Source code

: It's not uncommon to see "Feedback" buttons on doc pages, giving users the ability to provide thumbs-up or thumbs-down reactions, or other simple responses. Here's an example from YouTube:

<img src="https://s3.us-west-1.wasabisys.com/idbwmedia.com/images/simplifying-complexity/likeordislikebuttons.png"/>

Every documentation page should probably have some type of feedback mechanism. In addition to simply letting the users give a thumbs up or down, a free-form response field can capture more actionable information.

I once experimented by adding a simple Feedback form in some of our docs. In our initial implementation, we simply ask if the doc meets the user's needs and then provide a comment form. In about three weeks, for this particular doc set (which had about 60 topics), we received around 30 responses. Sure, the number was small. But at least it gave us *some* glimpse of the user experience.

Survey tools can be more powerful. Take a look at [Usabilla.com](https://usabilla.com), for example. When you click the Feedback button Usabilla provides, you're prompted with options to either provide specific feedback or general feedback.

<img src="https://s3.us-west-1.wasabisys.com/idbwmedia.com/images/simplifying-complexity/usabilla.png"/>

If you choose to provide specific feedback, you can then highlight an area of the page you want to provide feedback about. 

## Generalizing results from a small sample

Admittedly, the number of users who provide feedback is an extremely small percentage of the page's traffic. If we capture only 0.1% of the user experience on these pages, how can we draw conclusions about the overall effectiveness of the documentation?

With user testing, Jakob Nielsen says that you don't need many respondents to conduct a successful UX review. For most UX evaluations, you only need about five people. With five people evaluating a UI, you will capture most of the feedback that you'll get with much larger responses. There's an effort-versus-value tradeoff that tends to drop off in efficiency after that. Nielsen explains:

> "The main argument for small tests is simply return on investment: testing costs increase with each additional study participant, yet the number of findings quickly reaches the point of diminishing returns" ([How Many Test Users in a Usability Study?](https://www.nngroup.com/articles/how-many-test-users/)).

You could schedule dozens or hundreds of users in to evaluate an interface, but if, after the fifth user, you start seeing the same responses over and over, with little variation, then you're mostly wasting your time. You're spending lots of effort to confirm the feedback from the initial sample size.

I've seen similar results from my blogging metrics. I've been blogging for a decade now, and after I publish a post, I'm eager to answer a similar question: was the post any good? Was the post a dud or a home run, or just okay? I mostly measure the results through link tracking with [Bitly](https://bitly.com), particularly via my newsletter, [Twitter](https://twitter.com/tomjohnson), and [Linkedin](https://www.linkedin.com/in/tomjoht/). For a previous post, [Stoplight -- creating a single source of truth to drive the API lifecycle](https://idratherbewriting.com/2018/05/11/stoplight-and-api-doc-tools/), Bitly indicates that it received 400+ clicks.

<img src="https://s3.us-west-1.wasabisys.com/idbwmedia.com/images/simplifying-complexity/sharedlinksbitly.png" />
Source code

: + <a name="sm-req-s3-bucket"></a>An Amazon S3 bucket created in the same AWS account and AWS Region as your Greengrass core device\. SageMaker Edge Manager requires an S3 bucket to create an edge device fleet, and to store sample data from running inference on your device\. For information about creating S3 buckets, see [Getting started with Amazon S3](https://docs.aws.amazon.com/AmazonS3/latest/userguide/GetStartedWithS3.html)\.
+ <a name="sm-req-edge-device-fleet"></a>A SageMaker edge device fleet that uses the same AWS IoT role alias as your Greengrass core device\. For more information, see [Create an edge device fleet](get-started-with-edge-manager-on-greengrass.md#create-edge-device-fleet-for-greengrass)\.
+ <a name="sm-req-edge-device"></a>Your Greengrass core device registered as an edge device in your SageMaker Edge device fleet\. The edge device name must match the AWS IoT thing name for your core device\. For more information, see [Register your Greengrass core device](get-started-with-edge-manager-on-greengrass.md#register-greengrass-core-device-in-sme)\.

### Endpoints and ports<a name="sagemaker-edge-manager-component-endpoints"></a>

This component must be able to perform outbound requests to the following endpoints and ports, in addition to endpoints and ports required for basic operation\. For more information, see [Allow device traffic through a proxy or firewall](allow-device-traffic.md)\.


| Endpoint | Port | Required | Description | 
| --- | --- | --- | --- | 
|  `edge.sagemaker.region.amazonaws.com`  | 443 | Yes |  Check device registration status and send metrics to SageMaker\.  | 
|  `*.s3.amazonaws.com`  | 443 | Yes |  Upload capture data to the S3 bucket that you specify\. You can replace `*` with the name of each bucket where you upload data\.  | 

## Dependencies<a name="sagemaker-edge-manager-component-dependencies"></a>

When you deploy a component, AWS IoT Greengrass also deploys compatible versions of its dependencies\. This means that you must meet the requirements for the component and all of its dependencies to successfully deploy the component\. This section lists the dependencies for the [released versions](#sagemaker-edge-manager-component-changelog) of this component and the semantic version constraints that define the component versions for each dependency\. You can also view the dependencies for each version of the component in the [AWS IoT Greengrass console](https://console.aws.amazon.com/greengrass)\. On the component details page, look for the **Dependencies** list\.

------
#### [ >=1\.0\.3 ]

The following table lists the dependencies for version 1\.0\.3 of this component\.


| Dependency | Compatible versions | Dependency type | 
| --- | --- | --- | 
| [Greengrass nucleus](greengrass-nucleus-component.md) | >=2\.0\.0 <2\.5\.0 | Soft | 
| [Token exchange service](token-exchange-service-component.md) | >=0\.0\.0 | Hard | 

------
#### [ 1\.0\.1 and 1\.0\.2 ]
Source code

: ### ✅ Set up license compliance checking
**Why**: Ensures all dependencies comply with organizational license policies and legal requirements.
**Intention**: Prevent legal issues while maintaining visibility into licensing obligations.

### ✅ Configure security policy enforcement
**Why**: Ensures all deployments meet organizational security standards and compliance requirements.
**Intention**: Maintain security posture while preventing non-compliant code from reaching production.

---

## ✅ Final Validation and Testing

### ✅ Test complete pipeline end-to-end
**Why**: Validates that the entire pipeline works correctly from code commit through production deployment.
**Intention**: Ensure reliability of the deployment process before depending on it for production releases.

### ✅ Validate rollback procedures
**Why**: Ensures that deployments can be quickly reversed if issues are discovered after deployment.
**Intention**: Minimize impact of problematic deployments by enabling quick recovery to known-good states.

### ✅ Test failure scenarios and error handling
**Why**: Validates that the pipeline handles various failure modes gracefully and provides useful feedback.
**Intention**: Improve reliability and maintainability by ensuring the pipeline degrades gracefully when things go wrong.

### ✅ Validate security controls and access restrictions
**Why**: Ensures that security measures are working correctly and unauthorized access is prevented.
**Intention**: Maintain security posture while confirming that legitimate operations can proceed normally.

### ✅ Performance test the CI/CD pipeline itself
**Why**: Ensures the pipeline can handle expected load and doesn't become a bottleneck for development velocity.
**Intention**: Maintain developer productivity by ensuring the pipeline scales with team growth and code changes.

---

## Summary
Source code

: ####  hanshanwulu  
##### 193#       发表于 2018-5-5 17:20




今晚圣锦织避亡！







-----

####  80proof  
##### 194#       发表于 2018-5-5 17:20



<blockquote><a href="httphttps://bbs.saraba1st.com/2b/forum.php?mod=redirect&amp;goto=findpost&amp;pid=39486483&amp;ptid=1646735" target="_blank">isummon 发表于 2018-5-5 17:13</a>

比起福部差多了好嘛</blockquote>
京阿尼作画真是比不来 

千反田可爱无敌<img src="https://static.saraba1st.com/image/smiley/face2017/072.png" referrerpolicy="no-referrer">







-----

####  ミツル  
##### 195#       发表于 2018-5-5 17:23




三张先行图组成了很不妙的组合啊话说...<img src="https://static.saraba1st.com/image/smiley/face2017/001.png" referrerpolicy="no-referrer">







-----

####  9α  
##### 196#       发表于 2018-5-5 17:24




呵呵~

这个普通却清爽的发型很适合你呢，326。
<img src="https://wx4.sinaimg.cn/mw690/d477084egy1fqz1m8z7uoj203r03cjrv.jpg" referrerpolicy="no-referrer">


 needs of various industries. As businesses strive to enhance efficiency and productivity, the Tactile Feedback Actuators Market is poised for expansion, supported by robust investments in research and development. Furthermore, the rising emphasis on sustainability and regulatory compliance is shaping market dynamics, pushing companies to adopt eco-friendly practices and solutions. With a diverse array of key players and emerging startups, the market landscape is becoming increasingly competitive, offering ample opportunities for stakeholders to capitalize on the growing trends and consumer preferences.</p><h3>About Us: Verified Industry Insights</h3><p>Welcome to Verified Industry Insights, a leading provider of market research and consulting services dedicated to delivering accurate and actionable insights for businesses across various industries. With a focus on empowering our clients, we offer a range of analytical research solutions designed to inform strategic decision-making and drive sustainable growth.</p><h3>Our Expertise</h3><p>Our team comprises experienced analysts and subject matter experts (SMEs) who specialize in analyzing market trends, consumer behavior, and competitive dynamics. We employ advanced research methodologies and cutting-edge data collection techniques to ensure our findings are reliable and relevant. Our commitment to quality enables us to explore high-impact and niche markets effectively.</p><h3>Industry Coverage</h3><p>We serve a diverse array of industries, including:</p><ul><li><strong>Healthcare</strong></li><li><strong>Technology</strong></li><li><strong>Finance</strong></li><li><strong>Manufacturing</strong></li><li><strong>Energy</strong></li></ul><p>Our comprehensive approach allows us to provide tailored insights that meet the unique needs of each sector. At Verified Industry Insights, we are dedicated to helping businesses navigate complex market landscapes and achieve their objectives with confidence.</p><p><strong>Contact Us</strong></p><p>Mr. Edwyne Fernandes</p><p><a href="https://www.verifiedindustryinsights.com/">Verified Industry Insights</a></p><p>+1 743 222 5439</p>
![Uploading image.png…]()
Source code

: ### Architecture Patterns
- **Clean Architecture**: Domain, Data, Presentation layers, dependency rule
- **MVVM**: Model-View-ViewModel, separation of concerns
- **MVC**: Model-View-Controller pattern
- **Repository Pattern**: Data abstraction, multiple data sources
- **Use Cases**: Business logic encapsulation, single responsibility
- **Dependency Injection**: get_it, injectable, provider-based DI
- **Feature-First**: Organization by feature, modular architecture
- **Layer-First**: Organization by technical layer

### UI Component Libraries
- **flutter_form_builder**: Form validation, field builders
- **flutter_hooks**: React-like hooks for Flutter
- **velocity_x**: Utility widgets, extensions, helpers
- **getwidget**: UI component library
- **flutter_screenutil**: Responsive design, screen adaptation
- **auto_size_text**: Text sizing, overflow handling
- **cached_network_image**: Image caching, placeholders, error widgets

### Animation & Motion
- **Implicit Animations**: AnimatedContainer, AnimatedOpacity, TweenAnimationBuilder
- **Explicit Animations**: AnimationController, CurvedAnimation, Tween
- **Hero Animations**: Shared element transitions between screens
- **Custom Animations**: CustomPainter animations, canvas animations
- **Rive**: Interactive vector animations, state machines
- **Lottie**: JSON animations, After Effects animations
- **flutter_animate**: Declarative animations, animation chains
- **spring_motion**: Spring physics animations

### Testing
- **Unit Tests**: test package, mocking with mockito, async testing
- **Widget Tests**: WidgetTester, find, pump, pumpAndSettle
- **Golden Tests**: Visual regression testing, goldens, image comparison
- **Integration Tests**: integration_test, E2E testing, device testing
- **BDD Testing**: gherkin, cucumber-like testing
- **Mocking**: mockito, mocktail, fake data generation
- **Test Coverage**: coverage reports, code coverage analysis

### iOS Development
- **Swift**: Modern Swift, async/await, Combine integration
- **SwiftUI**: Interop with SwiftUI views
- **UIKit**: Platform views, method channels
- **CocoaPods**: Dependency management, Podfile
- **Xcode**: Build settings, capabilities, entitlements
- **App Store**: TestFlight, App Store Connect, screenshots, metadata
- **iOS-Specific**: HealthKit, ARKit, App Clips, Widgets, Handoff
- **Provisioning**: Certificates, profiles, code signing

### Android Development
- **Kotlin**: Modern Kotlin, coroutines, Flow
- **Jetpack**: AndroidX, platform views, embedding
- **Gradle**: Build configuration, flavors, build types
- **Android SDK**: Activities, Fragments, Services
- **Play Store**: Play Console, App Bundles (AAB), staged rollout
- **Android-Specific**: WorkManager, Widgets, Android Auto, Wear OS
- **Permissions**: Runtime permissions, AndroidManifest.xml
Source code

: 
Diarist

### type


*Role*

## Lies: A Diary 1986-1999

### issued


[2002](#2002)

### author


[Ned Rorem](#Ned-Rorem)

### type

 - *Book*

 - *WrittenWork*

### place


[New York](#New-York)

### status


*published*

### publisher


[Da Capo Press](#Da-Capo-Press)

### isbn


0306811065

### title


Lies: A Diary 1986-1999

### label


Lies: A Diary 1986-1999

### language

.....

=== Exercise ===
Copy out each line of the data above, exactly, if it lies between the line holding "### ✅ Validate rollback procedures" and the line holding "### ✅ Validate security", inclusive; copy no other line.

=== Task result ===
### ✅ Validate rollback procedures
**Why**: Ensures that deployments can be quickly reversed if issues are discovered after deployment.
**Intention**: Minimize impact of problematic deployments by enabling quick recovery to known-good states.

### ✅ Test failure scenarios and error handling
**Why**: Validates that the pipeline handles various failure modes gracefully and provides useful feedback.
**Intention**: Improve reliability and maintainability by ensuring the pipeline degrades gracefully when things go wrong.

### ✅ Validate security controls and access restrictions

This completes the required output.